Just downloaded the now free Nik package of plug-ins from Google. For some reason they don not show up in the LR6 plug-in manager but I do see them in PS CC. Any idea why this might be and how I can correct so I can access in LR 6. Am running both LR and PS on a Mac with OS 10.11. Many thanks for any guidance you can provide.


----------



## RogerB (Mar 29, 2016)

The Nik collection are not "plug-ins" in the Lightroom sense, but external editors. If you right click on an image and choose "edit in" from the pop up menu you should see them listed there.


----------



## Larrygreen (Mar 29, 2016)

Thank you Roger! That did the trick.


----------



## frozenframe (Apr 1, 2016)

RogerB said:


> The Nik collection are not "plug-ins" in the Lightroom sense, but external editors. If you right click on an image and choose "edit in" from the pop up menu you should see them listed there.


FWIW, I could not get the NIK collection to show in the Edit in menu.

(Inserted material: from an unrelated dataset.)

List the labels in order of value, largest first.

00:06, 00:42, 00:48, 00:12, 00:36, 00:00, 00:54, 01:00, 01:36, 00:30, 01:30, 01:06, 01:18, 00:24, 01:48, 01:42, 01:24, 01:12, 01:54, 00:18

LR CC 2015, Win 10. I had to create Presets for each one.


----------



## RogerB (Apr 1, 2016)

frozenframe said:


> FWIW, I could not get the NIK collection to show in the Edit in menu. LR CC 2015, Win 10. I had to create Presets for each one.




Do you have your preferences set to store presets with the catalogue?  If so, try unchecking that option and see if the NIK programmes show up in the “Edit in” menu after doing so.

If they do and you intend to keep using them for an extended period you might want to copy your presets back from the catalogue to their default location.  If you’re just trying them out then the presets you’ve created should be good enough.


----------



## frozenframe (Apr 2, 2016)

That worked Roger. Thank you.


----------



## RogerB (Apr 2, 2016)

frozenframe said:


> That worked Roger. Thank you.



My pleasure. I forgot to include a link to the support pages in my last post, so here it is...

Plug-ins do not appear in Lightroom after installing - Nik Collection Help


----------